Music and Philosophy Blog Entry 3

I know my blogs tend to have nothing to do with the readings and if they do, it is something obscure, but my Q/A’s focus more on the readings and I do not want to be repeating myself. I already repeat myself saying class what is also in my Q/A. I would hate to repeat myself three times.

This week, after watching Dance of the Dead with some friends, I started thinking about the phrase “music soothes the savage beast” In the movie, zombies cease attacking when a band plays their music. I went looking online for the origins of the phrase and here is what I came up with: The phrase is from a 1697 poem, The Mourning Bride by William Congreve. Here is the poem:

Musick has Charms to sooth a savage Beast (in some translations it is ‘breast’),
To soften Rocks, or bend a knotted Oak.
I've read, that things inanimate have mov'd,
And, as with living Souls, have been inform'd,
By Magick Numbers and persuasive Sound.
What then am I? Am I more senseless grown
Than Trees, or Flint? O force of constant Woe!
'Tis not in Harmony to calm my Griefs.
Anselmo sleeps, and is at Peace; last Night
The silent Tomb receiv'd the good Old King;
He and his Sorrows now are safely lodg'd
Within its cold, but hospitable Bosom.
Why am not I at Peace?
It is a very deep and well-written poem. In the original context, the phrase has an entirely different meaning but this poem still has a lot to say about music. Clearly, the Congreve is speaking of music as a mystical thing that is hard to define (and seeing how we have this class, we are still defining). He feels music is metaphysical and full of power. The power to heal, to change the world, and he feels he has no music in his soul. (This just gave me an idea for another blog).

Clearly Congreve is depressed and heartbroken and music the power to fix these problems.

But why do we still say the music can soothe any monster, animal, or damaged person?

Is there any truth to this?

I think there is. And here is where the blog ties in with my Q/A:

If we take the definition of absolute music as discussed in class as interpreted from Hamilton, music loses most of the powers and capabilities roughly sketched out in this poem. I fully reject this theory of music. I could on about it here but I will elaborate in my Q/A. Essentially though, I believe the point of music is to feel something human, to connect to something else, to have images created in one’s head due to the nature of the piece, and to send messages of soci-political, philosophical, or otherwise significant messages to people. And in doing so, listening to music in this way, one will contemplate on the nature of the piece, what it wants to express. Breaking it down to tones and notes entirely misses the point.
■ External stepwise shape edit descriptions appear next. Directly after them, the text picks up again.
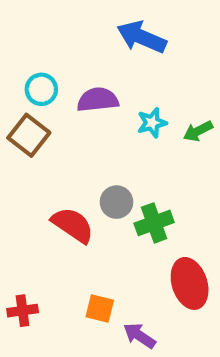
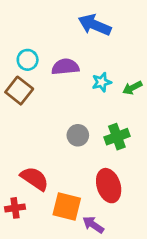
green cross: (154, 223) -> (117, 137), moved
red semicircle: (73, 225) -> (35, 179), moved
red ellipse: (190, 283) -> (109, 186), moved
orange square: (100, 309) -> (67, 207), size x1.5

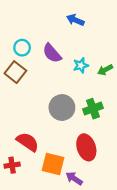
blue arrow: (95, 25) -> (75, 20), size x0.7
purple semicircle: (65, 67) -> (52, 53), turned -125
gray circle: (78, 135) -> (62, 108), size x1.5

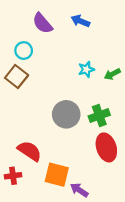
purple semicircle: (52, 53) -> (43, 23), moved
red ellipse: (86, 147) -> (106, 147), moved

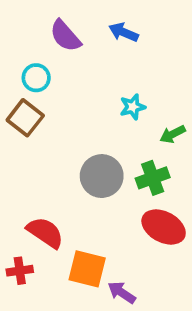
green arrow: (112, 74) -> (173, 134), moved
red ellipse: (106, 147) -> (164, 227), turned -44

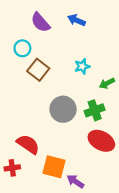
brown square: (25, 118) -> (38, 70), moved

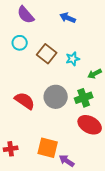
purple semicircle: (40, 22) -> (26, 15), moved
brown square: (38, 70) -> (47, 54), moved
red semicircle: (28, 144) -> (25, 101), moved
We have this idea, of music soothing the hurt and the cruel because we feel so strongly about music and the effects it can have on anyone or anything. Music can unite a nation, start or stop a war, heal a broken heart, paint wonderful pictures in our minds, and do so much more. And a message of the poem: without music we are nothing, we are broken, and unable to cope, basically, music makes us human.